__Required action__
Copy out, unchanged, the part of the data that opens with its first line and closes with the line containing "available along with".

__Supplied information__
···
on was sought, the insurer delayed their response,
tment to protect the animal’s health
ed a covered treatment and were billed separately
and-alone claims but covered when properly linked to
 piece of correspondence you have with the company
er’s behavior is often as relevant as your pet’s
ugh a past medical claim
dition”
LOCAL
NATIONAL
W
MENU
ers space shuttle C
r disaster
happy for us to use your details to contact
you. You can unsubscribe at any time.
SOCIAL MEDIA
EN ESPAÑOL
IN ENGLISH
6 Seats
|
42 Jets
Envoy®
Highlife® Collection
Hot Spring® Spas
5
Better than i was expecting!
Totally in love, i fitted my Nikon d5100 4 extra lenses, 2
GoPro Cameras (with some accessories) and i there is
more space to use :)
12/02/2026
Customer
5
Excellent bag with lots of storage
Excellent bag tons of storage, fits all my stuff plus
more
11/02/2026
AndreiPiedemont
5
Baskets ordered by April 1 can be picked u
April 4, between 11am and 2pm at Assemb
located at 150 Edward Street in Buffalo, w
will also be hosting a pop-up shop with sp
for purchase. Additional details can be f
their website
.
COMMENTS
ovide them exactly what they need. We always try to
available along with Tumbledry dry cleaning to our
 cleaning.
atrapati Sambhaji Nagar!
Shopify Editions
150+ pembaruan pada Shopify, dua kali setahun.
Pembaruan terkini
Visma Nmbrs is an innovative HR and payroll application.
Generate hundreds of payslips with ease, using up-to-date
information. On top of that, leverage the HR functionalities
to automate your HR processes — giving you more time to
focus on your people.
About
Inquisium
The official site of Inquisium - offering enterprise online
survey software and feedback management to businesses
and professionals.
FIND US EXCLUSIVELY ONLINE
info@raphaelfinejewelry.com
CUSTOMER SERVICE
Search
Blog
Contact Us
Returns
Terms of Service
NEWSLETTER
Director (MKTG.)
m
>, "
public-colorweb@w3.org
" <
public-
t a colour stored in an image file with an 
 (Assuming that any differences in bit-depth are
···
__Output of the task__
on was sought, the insurer delayed their response,
tment to protect the animal’s health
ed a covered treatment and were billed separately
and-alone claims but covered when properly linked to
 piece of correspondence you have with the company
er’s behavior is often as relevant as your pet’s
ugh a past medical claim
dition”
LOCAL
NATIONAL
W
MENU
ers space shuttle C
r disaster
happy for us to use your details to contact
you. You can unsubscribe at any time.
SOCIAL MEDIA
EN ESPAÑOL
IN ENGLISH
6 Seats
|
42 Jets
Envoy®
Highlife® Collection
Hot Spring® Spas
5
Better than i was expecting!
Totally in love, i fitted my Nikon d5100 4 extra lenses, 2
GoPro Cameras (with some accessories) and i there is
more space to use :)
12/02/2026
Customer
5
Excellent bag with lots of storage
Excellent bag tons of storage, fits all my stuff plus
more
11/02/2026
AndreiPiedemont
5
Baskets ordered by April 1 can be picked u
April 4, between 11am and 2pm at Assemb
located at 150 Edward Street in Buffalo, w
will also be hosting a pop-up shop with sp
for purchase. Additional details can be f
their website
.
COMMENTS
ovide them exactly what they need. We always try to
available along with Tumbledry dry cleaning to our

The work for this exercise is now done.